The community culture this year is on point. Indeed, the Huttcross petri dish is the ideal muse for these post-race reviews. We seem to be striking a perfect blend of searing quads, heavy breathing, camaraderie, jovial banter, and stellar photography to give people who missed out on the party a severe case of FOMO. Our cyclocross apostles would be proud. In fact, my favourite piece of feedback from today was, “This is actually fun!”. High praise indeed. If that doesn’t make you want to come along to Round 3 then I don’t know what will.
The courses are also feeling the love. It seems someone learned a thing or two while in the US of A and has brought those lessons to the classroom Hutt-side. C Grade have loved stepping up to the Full Monty challenge, which included Hutt River pave, a ditch and several sojourns up the stop bank this round. “Did Jens Voigt design this?”, asked a devotee enjoying his mid morning flat white.
While skinsuits are multiplying, mountain bikes are increasingly diluted. Flash Harry disc equipped, tubeless ready, carbon CX rigs are flourishing. Gone are the days of ghetto monster ‘cross bikes cos the real deal just wasn’t imported this far afield from Europe. Nowadays, the Land of the Long White Cloud can deliver a ‘cross bike to your door, even if you’re a junior. It’s a marvellous thing to see.

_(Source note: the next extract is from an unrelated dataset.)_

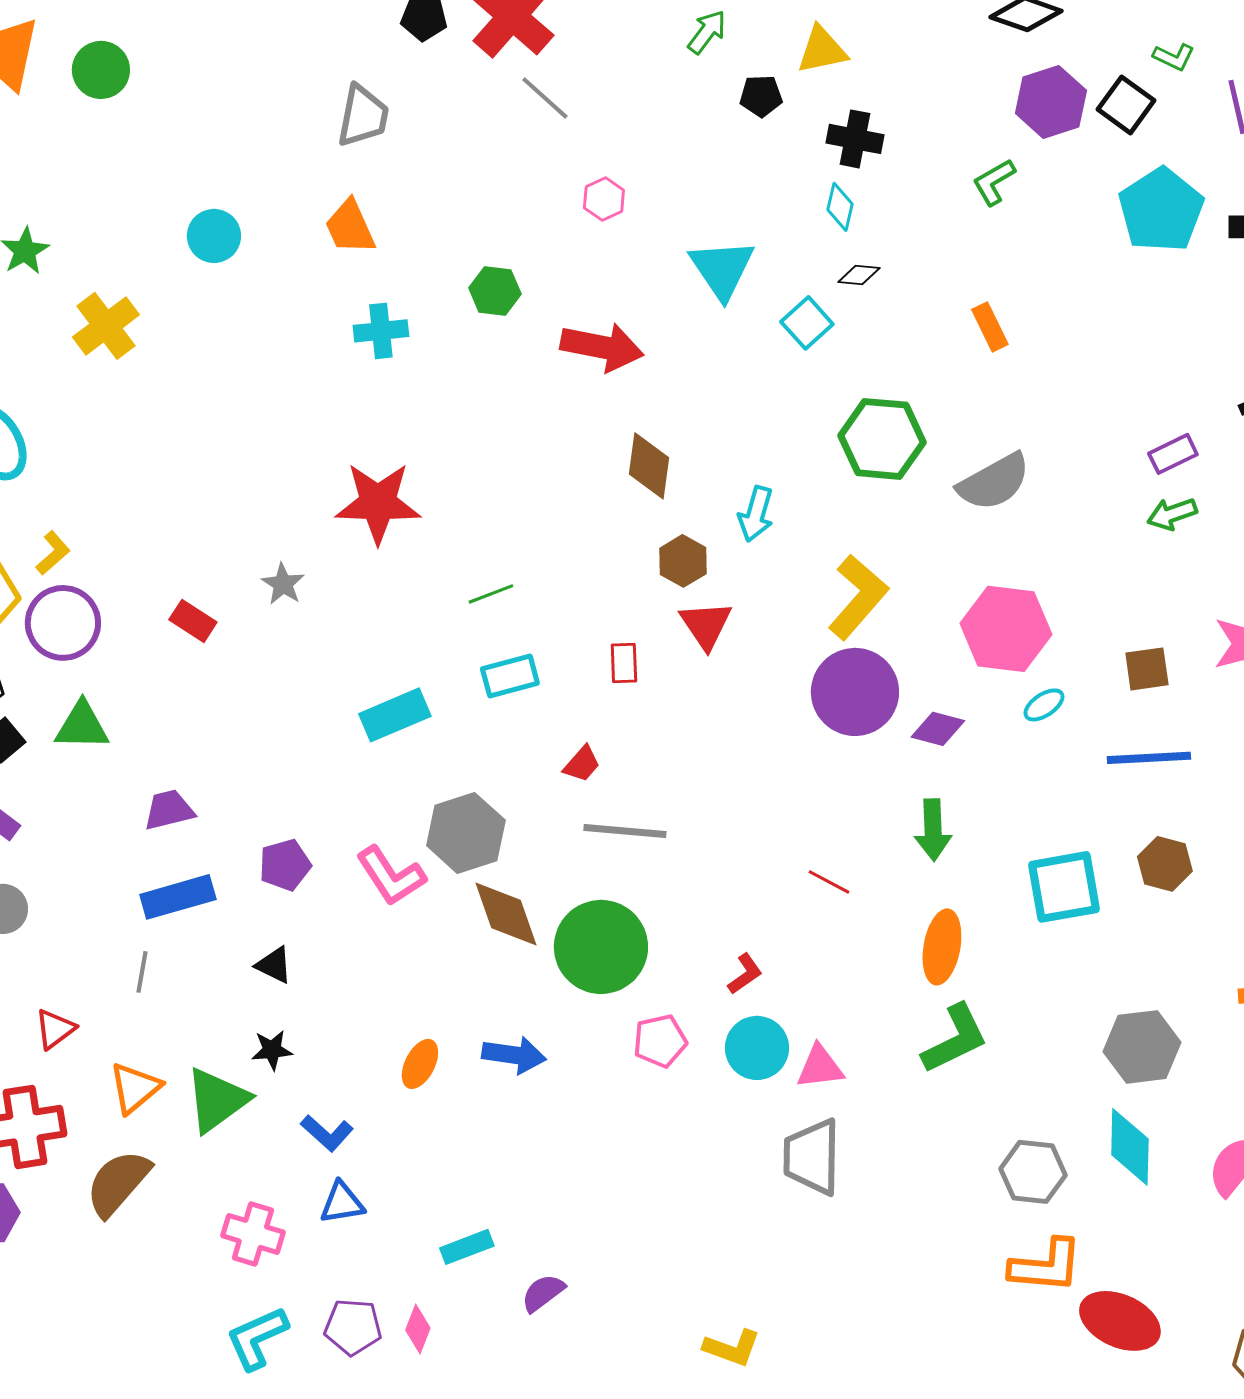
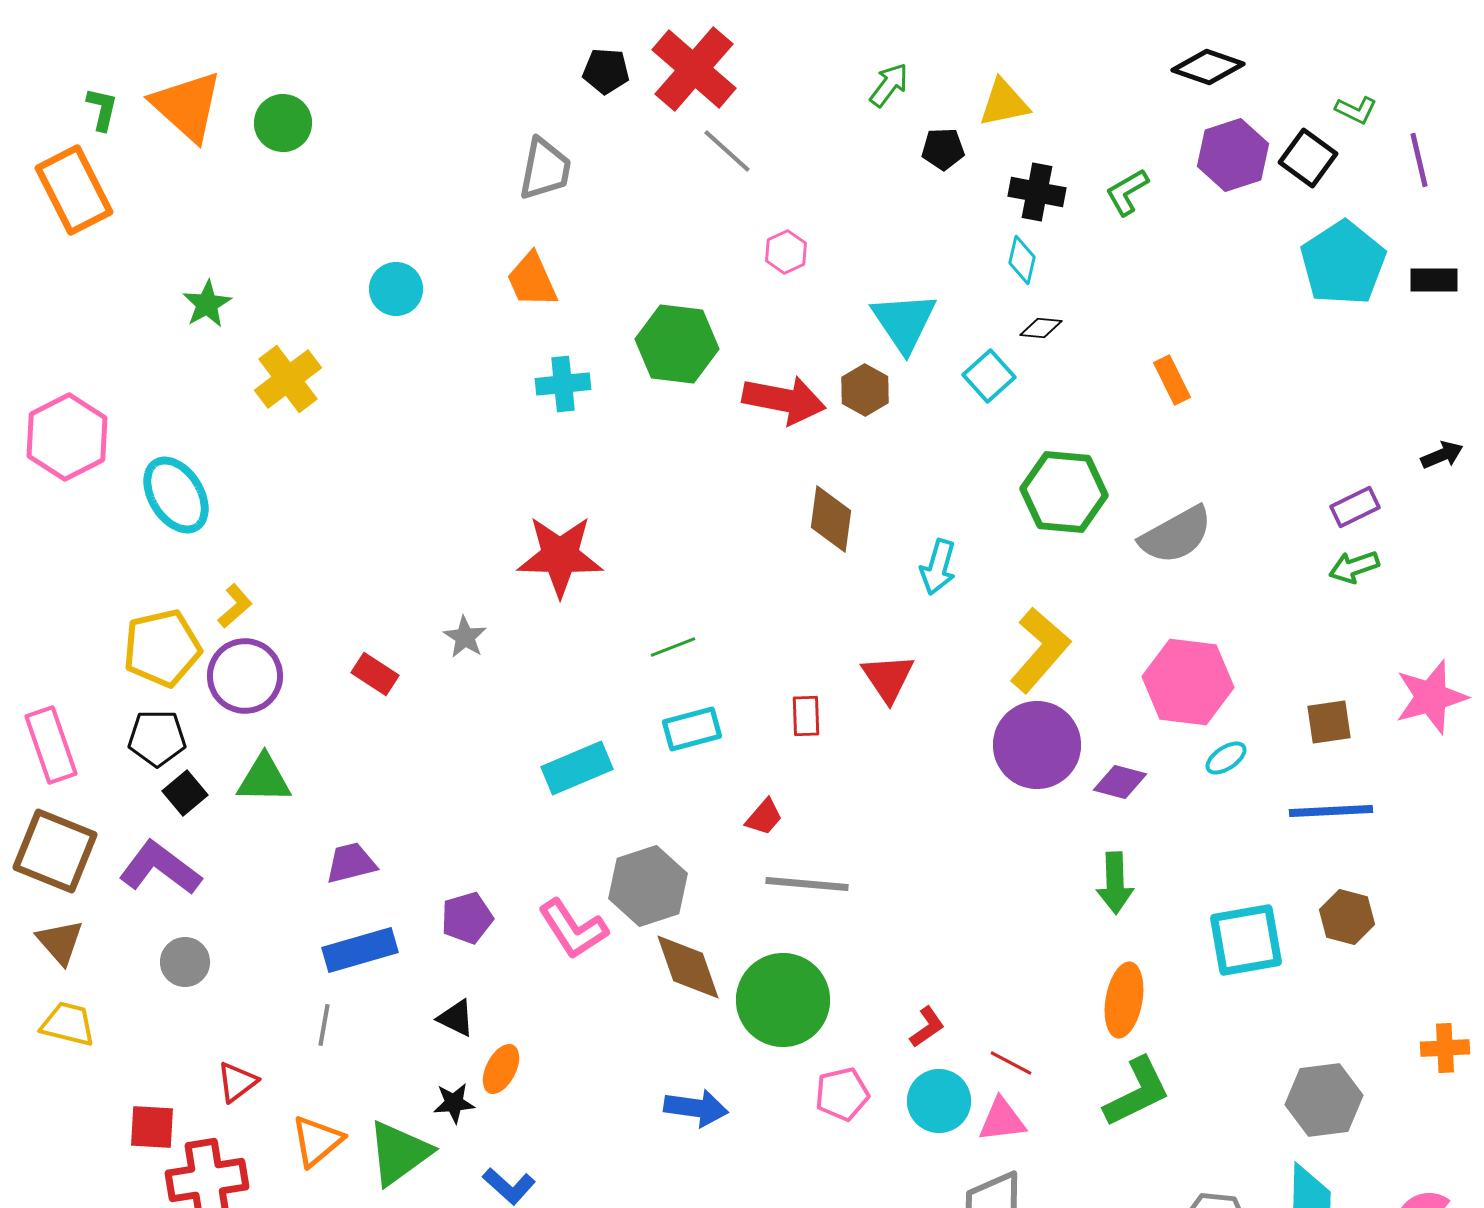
green L-shape: (994, 182) -> (1127, 192), moved
green hexagon: (495, 291) -> (677, 344), size x1.6
brown hexagon: (683, 561) -> (865, 390), moved
red line: (829, 882) -> (1011, 1063), moved
orange ellipse: (420, 1064) -> (501, 1069), moved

For those yet to make the conversion, we highly recommend giving it a bash. Riding a mountain bike at a ‘cross race is like turning up to a bare knuckle brawl with an Uzi. While it’s bloody effective, it doesn’t draw the same degree of finesse from the fight. Not to mention, the two-wheeled adventures away from the race scene that are opened up by the ownership of a gravel bike. “But can I really justify another bike?”, you ask. N+1, people. N+1.